1. ‍Reducing volume and velocity of stormwater runoff: The dense root system of grass acts as a natural sponge, absorbing and holding rainwater. This process helps to slow down the flow of water, allowing it to infiltrate into the soil. By absorbing and storing water, grass reduces the volume and velocity of stormwater runoff, alleviating strain on sewer systems, and minimizing the risk of flash flooding and erosion.‍
2. Replenishing groundwater resources: The absorption and retention of stormwater by grass in urban areas helps replenish groundwater resources. As water infiltrates into the soil, it gradually seeps down to recharge underground aquifers, which serve as crucial water sources for drinking water supplies, irrigation, and ecological balance. By contributing to groundwater recharge, grass assists in sustaining water availability and supporting the overall water cycle in urban areas.‍
3. Bio filter: Natural grass acts as a bio-filter by effectively filtering pollutants and impurities from water and air as they pass through its root system and blades. The root system of grass plants helps to trap and retain sediment, debris, and contaminants such as microplastics present in stormwater runoff, preventing them from reaching water bodies and improving water quality. Additionally, the blades of grass have the ability to capture airborne particles, such as dust and pollen, and absorb harmful gases, thereby enhancing air quality, making it an effective bio-filter in urban environments.‍
4. Soil stabilization: The root system of grass helps to anchor the soil and prevent erosion. When rainfall hits bare soil or compacted surfaces, it can lead to soil erosion and sedimentation in water bodies. However, grass acts as a protective cover, binding the soil together and reducing erosion. This contributes to the overall stability and health of the surrounding ecosystem.‍
5. Temperature regulation: Grass has a cooling effect on the surrounding environment through a process known as evapotranspiration. As grass releases moisture into the air through transpiration, it helps to lower the ambient temperature, reducing the heat island effect in urban areas. This cooling effect can improve air quality and create a more comfortable and pleasant living environment at a time heatwaves in Europe and US are becoming commonplace in the summer.‍
6. Positive impact on well-being: The presence of grass in urban spaces has been shown to have a positive impact on the well-being of city dwellers. Research suggests that exposure to green spaces, including grassy areas, can reduce stress levels, improve mental health, and enhance overall quality of life. Grass also provides opportunities for recreation, offering spaces for outdoor activities, picnics, sports, and leisurely walks. These recreational opportunities foster community engagement and social interaction, contributing to a sense of well-being and connection among residents.

Conclusion

To conclude, green infrastructure plays a vital role in ensuring effective stormwater management in urban areas.  Integrating green roofs, rain gardens, permeable pavements into urban planning and development, and growing grass in urban public spaces that are normally covered in concrete and asphalt, facilitates effective management of urban stormwater while promoting the overall sustainability and resilience of urban environments.
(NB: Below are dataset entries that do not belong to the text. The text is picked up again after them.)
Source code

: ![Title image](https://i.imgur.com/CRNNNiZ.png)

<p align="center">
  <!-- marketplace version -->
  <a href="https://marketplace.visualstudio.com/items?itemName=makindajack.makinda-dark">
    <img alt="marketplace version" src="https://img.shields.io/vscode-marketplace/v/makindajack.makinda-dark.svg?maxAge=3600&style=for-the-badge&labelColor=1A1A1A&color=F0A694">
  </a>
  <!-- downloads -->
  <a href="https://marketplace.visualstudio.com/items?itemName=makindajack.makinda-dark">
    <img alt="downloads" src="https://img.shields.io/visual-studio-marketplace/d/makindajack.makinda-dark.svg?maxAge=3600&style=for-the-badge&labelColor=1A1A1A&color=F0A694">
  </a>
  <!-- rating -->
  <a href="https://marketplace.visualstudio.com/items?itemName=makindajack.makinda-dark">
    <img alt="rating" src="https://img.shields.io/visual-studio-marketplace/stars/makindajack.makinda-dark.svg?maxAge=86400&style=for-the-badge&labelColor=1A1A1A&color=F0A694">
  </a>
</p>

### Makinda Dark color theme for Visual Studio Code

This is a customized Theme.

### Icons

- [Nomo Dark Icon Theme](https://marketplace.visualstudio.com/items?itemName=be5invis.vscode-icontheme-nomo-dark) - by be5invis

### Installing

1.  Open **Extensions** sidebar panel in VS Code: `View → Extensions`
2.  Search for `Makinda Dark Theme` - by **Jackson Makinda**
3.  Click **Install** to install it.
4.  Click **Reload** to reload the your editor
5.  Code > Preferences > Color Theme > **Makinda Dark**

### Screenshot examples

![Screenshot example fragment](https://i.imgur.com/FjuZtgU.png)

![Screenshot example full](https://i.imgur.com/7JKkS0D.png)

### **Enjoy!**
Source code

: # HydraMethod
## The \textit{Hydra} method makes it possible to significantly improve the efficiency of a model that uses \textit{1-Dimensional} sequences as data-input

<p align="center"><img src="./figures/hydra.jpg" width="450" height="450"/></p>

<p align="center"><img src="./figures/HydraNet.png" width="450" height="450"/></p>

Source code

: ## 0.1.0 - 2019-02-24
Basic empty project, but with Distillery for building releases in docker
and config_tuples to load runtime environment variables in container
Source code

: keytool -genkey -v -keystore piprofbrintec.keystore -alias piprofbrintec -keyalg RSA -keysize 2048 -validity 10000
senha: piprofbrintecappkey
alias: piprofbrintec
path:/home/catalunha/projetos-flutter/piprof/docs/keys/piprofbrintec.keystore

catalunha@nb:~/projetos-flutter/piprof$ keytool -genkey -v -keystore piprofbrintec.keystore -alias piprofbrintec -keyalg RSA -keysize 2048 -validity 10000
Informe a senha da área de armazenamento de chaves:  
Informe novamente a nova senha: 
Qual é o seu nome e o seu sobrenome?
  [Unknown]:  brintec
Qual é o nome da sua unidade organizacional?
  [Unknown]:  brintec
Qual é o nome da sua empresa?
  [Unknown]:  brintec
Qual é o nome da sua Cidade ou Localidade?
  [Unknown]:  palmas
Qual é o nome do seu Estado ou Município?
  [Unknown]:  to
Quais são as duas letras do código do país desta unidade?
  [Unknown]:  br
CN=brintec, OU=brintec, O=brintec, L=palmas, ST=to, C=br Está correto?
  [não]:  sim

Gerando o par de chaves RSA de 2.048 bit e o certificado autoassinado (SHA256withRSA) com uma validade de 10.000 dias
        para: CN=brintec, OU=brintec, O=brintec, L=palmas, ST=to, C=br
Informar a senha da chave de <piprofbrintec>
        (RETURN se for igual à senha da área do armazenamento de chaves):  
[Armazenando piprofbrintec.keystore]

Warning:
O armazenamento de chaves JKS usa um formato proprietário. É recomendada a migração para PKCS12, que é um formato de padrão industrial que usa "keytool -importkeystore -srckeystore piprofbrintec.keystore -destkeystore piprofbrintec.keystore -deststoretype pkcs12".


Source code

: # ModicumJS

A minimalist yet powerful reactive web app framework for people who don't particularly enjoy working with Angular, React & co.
By utilizing Capillary Hydroponics to grow grass in public spaces as part of their green infrastructure projects, city authorities can effectively manage stormwater while reaping numerous benefits. With Capillary Hydroponics, cities can enhance stormwater management, improve the aesthetic appeal of public spaces, and create more sustainable and resilient urban environments. Capillary Hydroponics is one of the best options for application in urban spaces with high footfall because it enables the growth of strong and resilient compaction-resistant grass. It is an investment that yields long-term benefits for both the city and its residents.